Aim of the task –
Repeat each entry word for word.

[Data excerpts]
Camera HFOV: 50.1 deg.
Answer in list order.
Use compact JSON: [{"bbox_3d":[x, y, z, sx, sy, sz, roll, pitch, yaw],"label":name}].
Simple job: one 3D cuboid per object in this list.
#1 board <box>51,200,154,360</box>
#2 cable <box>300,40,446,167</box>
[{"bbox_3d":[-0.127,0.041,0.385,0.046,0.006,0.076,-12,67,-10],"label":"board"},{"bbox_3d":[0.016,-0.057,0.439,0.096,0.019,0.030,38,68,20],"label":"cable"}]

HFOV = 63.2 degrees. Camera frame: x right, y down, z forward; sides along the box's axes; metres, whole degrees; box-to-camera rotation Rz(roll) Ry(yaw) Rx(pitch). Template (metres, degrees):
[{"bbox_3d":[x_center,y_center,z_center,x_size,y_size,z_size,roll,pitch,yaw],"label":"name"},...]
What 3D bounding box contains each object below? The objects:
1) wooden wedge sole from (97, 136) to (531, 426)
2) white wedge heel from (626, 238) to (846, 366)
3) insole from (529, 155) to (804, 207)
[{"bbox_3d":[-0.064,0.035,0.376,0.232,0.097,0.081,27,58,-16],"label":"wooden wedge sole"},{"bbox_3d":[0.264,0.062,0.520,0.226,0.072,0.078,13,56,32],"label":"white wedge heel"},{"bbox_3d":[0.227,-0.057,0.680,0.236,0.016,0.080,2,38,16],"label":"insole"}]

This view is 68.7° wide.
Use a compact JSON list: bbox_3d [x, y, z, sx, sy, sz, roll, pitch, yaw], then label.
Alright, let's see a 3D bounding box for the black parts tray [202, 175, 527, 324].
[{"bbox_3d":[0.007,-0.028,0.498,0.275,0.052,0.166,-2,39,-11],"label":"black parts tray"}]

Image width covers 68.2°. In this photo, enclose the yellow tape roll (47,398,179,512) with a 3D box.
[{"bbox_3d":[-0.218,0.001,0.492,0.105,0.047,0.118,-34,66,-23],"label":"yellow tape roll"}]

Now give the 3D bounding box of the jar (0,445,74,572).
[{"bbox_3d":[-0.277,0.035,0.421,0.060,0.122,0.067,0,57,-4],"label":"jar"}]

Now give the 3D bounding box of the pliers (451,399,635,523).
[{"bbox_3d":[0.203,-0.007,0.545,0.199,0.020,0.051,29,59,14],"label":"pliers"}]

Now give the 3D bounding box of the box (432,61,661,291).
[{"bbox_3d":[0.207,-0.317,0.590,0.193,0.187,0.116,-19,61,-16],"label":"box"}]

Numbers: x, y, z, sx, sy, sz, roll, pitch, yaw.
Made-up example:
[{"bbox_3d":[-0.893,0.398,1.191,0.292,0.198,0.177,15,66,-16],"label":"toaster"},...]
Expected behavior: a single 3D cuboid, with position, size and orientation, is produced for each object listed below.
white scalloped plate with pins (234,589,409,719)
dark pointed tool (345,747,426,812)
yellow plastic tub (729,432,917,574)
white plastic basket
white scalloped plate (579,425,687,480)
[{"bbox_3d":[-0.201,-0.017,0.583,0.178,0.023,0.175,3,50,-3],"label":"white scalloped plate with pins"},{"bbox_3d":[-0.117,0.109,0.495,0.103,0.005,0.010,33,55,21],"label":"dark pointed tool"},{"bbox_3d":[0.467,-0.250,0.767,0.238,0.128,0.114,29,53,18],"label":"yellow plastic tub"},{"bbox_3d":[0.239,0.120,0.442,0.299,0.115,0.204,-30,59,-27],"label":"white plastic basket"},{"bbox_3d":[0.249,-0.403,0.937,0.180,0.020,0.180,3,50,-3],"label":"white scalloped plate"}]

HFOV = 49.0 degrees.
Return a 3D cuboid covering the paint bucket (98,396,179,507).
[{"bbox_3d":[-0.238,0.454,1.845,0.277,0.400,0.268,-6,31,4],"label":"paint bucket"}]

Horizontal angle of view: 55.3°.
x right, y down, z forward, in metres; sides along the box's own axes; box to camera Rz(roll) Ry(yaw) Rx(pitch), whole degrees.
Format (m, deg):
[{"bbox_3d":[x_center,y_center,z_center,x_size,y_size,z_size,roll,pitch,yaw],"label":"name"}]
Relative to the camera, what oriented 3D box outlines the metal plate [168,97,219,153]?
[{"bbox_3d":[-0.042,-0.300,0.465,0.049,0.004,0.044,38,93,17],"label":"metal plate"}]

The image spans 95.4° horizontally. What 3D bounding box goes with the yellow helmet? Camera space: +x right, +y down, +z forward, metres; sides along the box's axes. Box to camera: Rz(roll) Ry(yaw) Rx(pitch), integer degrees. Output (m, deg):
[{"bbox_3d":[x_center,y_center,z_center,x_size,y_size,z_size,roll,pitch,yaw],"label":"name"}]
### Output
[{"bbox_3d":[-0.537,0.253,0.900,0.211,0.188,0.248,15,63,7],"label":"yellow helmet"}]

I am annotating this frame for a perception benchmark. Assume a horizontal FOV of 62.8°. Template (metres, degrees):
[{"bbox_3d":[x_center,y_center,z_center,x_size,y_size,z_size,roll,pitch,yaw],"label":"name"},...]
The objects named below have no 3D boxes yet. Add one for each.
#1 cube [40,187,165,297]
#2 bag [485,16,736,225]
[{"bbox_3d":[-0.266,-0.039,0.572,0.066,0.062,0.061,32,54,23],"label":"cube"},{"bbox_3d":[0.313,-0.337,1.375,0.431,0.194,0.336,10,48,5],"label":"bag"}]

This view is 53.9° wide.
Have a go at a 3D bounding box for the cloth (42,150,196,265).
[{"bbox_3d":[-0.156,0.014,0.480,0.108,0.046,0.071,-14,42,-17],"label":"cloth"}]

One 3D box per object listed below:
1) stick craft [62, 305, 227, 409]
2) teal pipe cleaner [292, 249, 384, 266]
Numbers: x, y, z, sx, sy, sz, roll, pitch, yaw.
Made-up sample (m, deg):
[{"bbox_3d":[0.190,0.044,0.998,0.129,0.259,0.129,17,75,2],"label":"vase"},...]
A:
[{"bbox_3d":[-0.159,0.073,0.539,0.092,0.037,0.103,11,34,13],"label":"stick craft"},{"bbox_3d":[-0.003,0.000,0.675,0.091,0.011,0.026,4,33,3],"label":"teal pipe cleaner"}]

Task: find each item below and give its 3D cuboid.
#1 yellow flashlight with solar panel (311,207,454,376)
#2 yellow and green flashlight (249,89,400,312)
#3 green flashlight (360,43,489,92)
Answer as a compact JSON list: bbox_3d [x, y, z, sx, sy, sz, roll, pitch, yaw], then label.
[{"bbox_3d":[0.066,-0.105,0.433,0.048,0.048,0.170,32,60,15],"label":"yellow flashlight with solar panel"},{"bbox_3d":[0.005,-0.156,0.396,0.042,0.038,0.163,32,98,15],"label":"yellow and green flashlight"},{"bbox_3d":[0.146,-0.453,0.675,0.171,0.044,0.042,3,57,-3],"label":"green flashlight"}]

Result of the task –
Camera HFOV: 50.1 deg.
Answer in list order.
Use compact JSON: [{"bbox_3d":[x, y, z, sx, sy, sz, roll, pitch, yaw],"label":name}].
Simple job: one 3D cuboid per object in this list.
#1 board <box>51,200,154,360</box>
#2 cable <box>300,40,446,167</box>
[{"bbox_3d":[-0.127,0.041,0.385,0.046,0.006,0.076,-12,67,-10],"label":"board"},{"bbox_3d":[0.016,-0.057,0.439,0.096,0.019,0.030,38,68,20],"label":"cable"}]

HFOV = 63.2 degrees. Camera frame: x right, y down, z forward; sides along the box's axes; metres, whole degrees; box-to-camera rotation Rz(roll) Ry(yaw) Rx(pitch). Template (metres, degrees):
[{"bbox_3d":[x_center,y_center,z_center,x_size,y_size,z_size,roll,pitch,yaw],"label":"name"},...]
What 3D bounding box contains each object below? The objects:
1) wooden wedge sole from (97, 136) to (531, 426)
2) white wedge heel from (626, 238) to (846, 366)
3) insole from (529, 155) to (804, 207)
[{"bbox_3d":[-0.064,0.035,0.376,0.232,0.097,0.081,27,58,-16],"label":"wooden wedge sole"},{"bbox_3d":[0.264,0.062,0.520,0.226,0.072,0.078,13,56,32],"label":"white wedge heel"},{"bbox_3d":[0.227,-0.057,0.680,0.236,0.016,0.080,2,38,16],"label":"insole"}]

This view is 68.7° wide.
Use a compact JSON list: bbox_3d [x, y, z, sx, sy, sz, roll, pitch, yaw], then label.
Alright, let's see a 3D bounding box for the black parts tray [202, 175, 527, 324].
[{"bbox_3d":[0.007,-0.028,0.498,0.275,0.052,0.166,-2,39,-11],"label":"black parts tray"}]

Image width covers 68.2°. In this photo, enclose the yellow tape roll (47,398,179,512) with a 3D box.
[{"bbox_3d":[-0.218,0.001,0.492,0.105,0.047,0.118,-34,66,-23],"label":"yellow tape roll"}]

Now give the 3D bounding box of the jar (0,445,74,572).
[{"bbox_3d":[-0.277,0.035,0.421,0.060,0.122,0.067,0,57,-4],"label":"jar"}]

Now give the 3D bounding box of the pliers (451,399,635,523).
[{"bbox_3d":[0.203,-0.007,0.545,0.199,0.020,0.051,29,59,14],"label":"pliers"}]

Now give the 3D bounding box of the box (432,61,661,291).
[{"bbox_3d":[0.207,-0.317,0.590,0.193,0.187,0.116,-19,61,-16],"label":"box"}]

Numbers: x, y, z, sx, sy, sz, roll, pitch, yaw.
Made-up example:
[{"bbox_3d":[-0.893,0.398,1.191,0.292,0.198,0.177,15,66,-16],"label":"toaster"},...]
Expected behavior: a single 3D cuboid, with position, size and orientation, is produced for each object listed below.
white scalloped plate with pins (234,589,409,719)
dark pointed tool (345,747,426,812)
yellow plastic tub (729,432,917,574)
white plastic basket
white scalloped plate (579,425,687,480)
[{"bbox_3d":[-0.201,-0.017,0.583,0.178,0.023,0.175,3,50,-3],"label":"white scalloped plate with pins"},{"bbox_3d":[-0.117,0.109,0.495,0.103,0.005,0.010,33,55,21],"label":"dark pointed tool"},{"bbox_3d":[0.467,-0.250,0.767,0.238,0.128,0.114,29,53,18],"label":"yellow plastic tub"},{"bbox_3d":[0.239,0.120,0.442,0.299,0.115,0.204,-30,59,-27],"label":"white plastic basket"},{"bbox_3d":[0.249,-0.403,0.937,0.180,0.020,0.180,3,50,-3],"label":"white scalloped plate"}]

HFOV = 49.0 degrees.
Return a 3D cuboid covering the paint bucket (98,396,179,507).
[{"bbox_3d":[-0.238,0.454,1.845,0.277,0.400,0.268,-6,31,4],"label":"paint bucket"}]

Horizontal angle of view: 55.3°.
x right, y down, z forward, in metres; sides along the box's own axes; box to camera Rz(roll) Ry(yaw) Rx(pitch), whole degrees.
Format (m, deg):
[{"bbox_3d":[x_center,y_center,z_center,x_size,y_size,z_size,roll,pitch,yaw],"label":"name"}]
Relative to the camera, what oriented 3D box outlines the metal plate [168,97,219,153]?
[{"bbox_3d":[-0.042,-0.300,0.465,0.049,0.004,0.044,38,93,17],"label":"metal plate"}]

The image spans 95.4° horizontally. What 3D bounding box goes with the yellow helmet? Camera space: +x right, +y down, +z forward, metres; sides along the box's axes. Box to camera: Rz(roll) Ry(yaw) Rx(pitch), integer degrees. Output (m, deg):
[{"bbox_3d":[x_center,y_center,z_center,x_size,y_size,z_size,roll,pitch,yaw],"label":"name"}]
### Output
[{"bbox_3d":[-0.537,0.253,0.900,0.211,0.188,0.248,15,63,7],"label":"yellow helmet"}]

I am annotating this frame for a perception benchmark. Assume a horizontal FOV of 62.8°. Template (metres, degrees):
[{"bbox_3d":[x_center,y_center,z_center,x_size,y_size,z_size,roll,pitch,yaw],"label":"name"},...]
The objects named below have no 3D boxes yet. Add one for each.
#1 cube [40,187,165,297]
#2 bag [485,16,736,225]
[{"bbox_3d":[-0.266,-0.039,0.572,0.066,0.062,0.061,32,54,23],"label":"cube"},{"bbox_3d":[0.313,-0.337,1.375,0.431,0.194,0.336,10,48,5],"label":"bag"}]

This view is 53.9° wide.
Have a go at a 3D bounding box for the cloth (42,150,196,265).
[{"bbox_3d":[-0.156,0.014,0.480,0.108,0.046,0.071,-14,42,-17],"label":"cloth"}]

One 3D box per object listed below:
1) stick craft [62, 305, 227, 409]
2) teal pipe cleaner [292, 249, 384, 266]
Numbers: x, y, z, sx, sy, sz, roll, pitch, yaw.
Made-up sample (m, deg):
[{"bbox_3d":[0.190,0.044,0.998,0.129,0.259,0.129,17,75,2],"label":"vase"},...]
A:
[{"bbox_3d":[-0.159,0.073,0.539,0.092,0.037,0.103,11,34,13],"label":"stick craft"},{"bbox_3d":[-0.003,0.000,0.675,0.091,0.011,0.026,4,33,3],"label":"teal pipe cleaner"}]

Task: find each item below and give its 3D cuboid.
#1 yellow flashlight with solar panel (311,207,454,376)
#2 yellow and green flashlight (249,89,400,312)
#3 green flashlight (360,43,489,92)
Answer as a compact JSON list: bbox_3d [x, y, z, sx, sy, sz, roll, pitch, yaw], then label.
[{"bbox_3d":[0.066,-0.105,0.433,0.048,0.048,0.170,32,60,15],"label":"yellow flashlight with solar panel"},{"bbox_3d":[0.005,-0.156,0.396,0.042,0.038,0.163,32,98,15],"label":"yellow and green flashlight"},{"bbox_3d":[0.146,-0.453,0.675,0.171,0.044,0.042,3,57,-3],"label":"green flashlight"}]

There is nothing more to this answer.